Superata la prima mezz’ora entrano in gioco i temi cari al regista. Il tono non cambia, garantito da una colonna sonora efficace che è la vera ossatura del film, giocata su pezzi house o canzoni più romantiche ma sempre qualche decibel oltre il sottofondo, sempre in grado di farsi sentire e di restituire un’intensità vibrante, che anche nei momenti più leggeri mantiene il film estraneo alla commedia.
Il tono non cambia, dunque, ma cambia lo sguardo, e i dettagli si fanno più cupi e (neo)realistici quando si passa a parlare della giovane madre allo sbando.
Un’ottima Yi Ti Yao, interpreta la cruda parabola di una ballerina, graziosa abbastanza da stuzzicare lo spettatore e insieme fragile quanto basta per spezzarsi bruscamente, segnata da un passato che l’ha spinta prima alla prostituzione e poi all’eroina.
In tutta questa parte centrale il film convince, mischiando la love story con il dramma e alternando momenti di intimità a episodi violenti che non risparmiano colpi bassi.
Ma a ben vedere non è nemmeno di questo che Sabu vuole parlare, o almeno non solo.
Il tema ricorrente per tutto il film, presente trasversalmente ai diversi personaggi è quello dell’incomunicabilità, presa a metafora della chiusura della società Nipponica che da sempre vede nell’isolamento la sola possibilità di conservazione.
Il regista è Giapponese ma sceglie un protagonista di Taiwan e rappresenta criticamente i suoi connazionali, incapaci di relazionarsi ai vicini, anzi neppure di distinguerli, infilando diversi momenti in cui si confondono Taiwan con le Coree o con la Cina o con Hong Kong.
Non a caso nella distribuzione italiana il doppiaggio è riservato al dialetto Hokkien (una variante del Mandarino parlato a Taiwan), mentre il Giapponese resta in originale e viene sottotitolato.

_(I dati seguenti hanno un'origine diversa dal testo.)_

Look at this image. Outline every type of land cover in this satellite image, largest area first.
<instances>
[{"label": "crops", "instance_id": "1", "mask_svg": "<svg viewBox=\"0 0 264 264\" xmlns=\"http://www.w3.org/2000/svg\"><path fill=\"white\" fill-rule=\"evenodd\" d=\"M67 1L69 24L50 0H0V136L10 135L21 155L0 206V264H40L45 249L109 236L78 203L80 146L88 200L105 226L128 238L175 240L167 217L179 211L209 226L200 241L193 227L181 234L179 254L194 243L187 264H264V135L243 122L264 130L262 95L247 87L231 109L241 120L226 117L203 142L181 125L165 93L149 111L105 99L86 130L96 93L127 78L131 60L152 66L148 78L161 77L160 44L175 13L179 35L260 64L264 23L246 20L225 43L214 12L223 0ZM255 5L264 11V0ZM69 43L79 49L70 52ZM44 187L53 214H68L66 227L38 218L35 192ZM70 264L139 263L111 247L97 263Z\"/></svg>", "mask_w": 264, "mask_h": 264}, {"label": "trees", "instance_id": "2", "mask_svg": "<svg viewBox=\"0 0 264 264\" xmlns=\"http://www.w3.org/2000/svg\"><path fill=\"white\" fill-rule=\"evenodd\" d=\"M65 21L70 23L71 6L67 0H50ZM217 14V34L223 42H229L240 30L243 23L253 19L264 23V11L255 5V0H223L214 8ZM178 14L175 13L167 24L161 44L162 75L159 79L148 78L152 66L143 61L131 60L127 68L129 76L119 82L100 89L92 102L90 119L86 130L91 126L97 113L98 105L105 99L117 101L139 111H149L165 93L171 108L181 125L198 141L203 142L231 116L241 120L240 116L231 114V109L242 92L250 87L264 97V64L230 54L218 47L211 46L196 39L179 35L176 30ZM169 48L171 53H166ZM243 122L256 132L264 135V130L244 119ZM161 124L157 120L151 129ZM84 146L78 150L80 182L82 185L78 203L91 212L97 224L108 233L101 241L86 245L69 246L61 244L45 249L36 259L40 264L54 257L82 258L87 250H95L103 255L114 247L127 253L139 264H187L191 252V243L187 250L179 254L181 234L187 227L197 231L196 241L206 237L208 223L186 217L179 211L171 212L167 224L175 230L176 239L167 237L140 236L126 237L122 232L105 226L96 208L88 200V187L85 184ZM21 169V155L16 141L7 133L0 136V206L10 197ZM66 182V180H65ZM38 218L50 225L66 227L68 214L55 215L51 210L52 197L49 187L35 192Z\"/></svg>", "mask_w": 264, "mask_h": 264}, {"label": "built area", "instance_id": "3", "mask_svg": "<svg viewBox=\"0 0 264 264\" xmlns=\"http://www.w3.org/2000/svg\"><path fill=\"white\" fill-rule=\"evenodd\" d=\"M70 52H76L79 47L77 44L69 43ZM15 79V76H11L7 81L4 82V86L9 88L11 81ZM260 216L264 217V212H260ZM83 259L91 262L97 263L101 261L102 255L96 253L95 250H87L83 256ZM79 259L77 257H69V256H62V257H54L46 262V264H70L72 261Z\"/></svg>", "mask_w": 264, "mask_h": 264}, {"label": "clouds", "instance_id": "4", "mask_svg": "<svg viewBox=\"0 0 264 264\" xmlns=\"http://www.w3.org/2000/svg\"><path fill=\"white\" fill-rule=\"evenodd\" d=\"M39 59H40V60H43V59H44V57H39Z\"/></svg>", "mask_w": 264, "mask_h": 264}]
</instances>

Un altro indizio che porta a pensare a una critica dell’identitarismo è la scena che si sofferma sul teatro NO, formula caratterizzata dalla negazione dell’espressività spontanea e in cui la trasmissione delle emozioni è delegata a un rituale rigido e conformato, e dove tra l’altro si racconta di un samurai e di una geisha, se si vuole le versioni passate dei protagonisti di questo film.
Per evidenziare il contrasto, l’opera è interpretata dai membri della famiglia provvisoria di Mr.Long, che provano senza riuscirci a contenere la propria natura, altrimenti eccessivamente estroversa. Questi, persone semplici, conquistate dalla cucina di un uomo che non sanno capire, sono infatti gli unici in grado di scardinare le convenzioni e portare col loro trambusto un po’ di felicità e affetto al clandestino.
Le differenze linguistiche e le variazioni di registro creano una serie di barriere e di precipizi per allontanare tra di loro i personaggi, che invece trovano la forza e il desiderio di legarsi gli uni con gli altri.
La verosimiglianza di queste relazioni è la cosa che funziona di più nel film. A darle vigore è proprio la mano raffinata del regista che indugia in particolari apparentemente trascurabili ma preziosi nella loro tenerezza, resa vulnerabile dalla minaccia dei cattivi che verranno a reclamare ciò che è loro.
Un gusto e una premura che tradiscono la faciloneria con cui è imbastita una trama la cui ironica pretestuosità non arriva con chiarezza, lasciando spesso lo spettatore a fare a botte con una vocina che gli dice “ma dai!/anche meno/ah questa poi!” eccetera.
Peccato, perché il film è costruito su immagini molto belle da vedere, e contiene diversi elementi di pregio che purtroppo affondano, non essendo sostenuti da una trama che, francamente, sta su con lo sputo.